> **Required action**
Of the lines below, write out exactly those from the line with "[341,401,351,412] ''' -> (295, 334) //" through the line with "[98,513,162,527] end '''", both included, and skip the rest.

> **The data**
++++++++++++++++++++

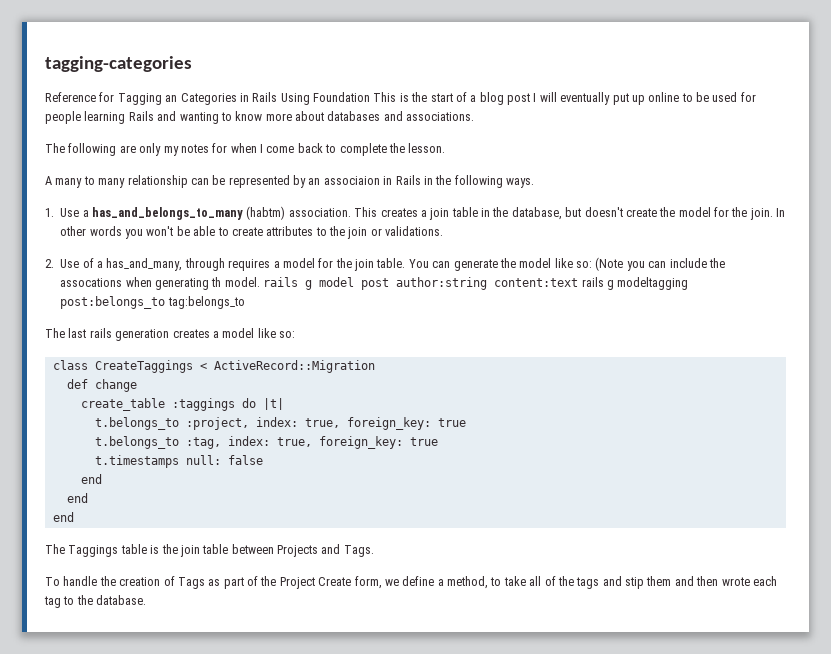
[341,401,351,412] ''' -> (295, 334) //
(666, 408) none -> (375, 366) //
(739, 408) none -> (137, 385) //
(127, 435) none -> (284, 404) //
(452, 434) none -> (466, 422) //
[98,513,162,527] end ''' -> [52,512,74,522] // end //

++++++++++++++++++++

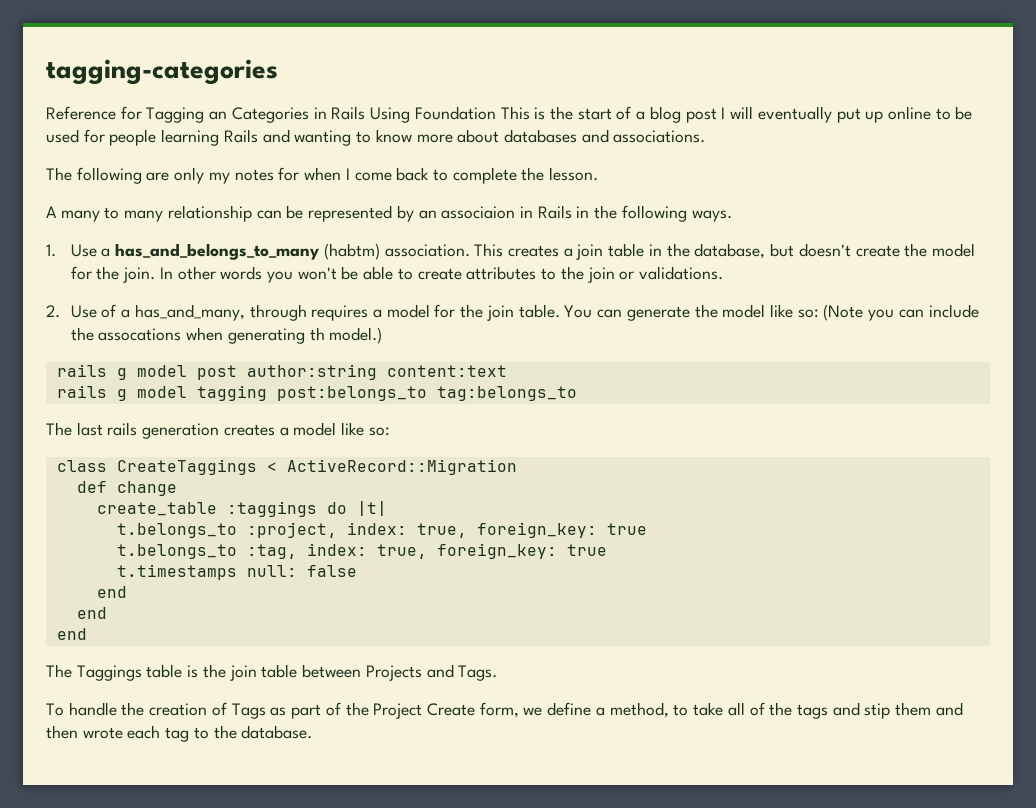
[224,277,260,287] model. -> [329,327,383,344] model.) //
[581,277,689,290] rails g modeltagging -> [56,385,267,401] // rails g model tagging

++++++++++++++++++++

> **Result of the task**
[341,401,351,412] ''' -> (295, 334) //
(666, 408) none -> (375, 366) //
(739, 408) none -> (137, 385) //
(127, 435) none -> (284, 404) //
(452, 434) none -> (466, 422) //
[98,513,162,527] end ''' -> [52,512,74,522] // end //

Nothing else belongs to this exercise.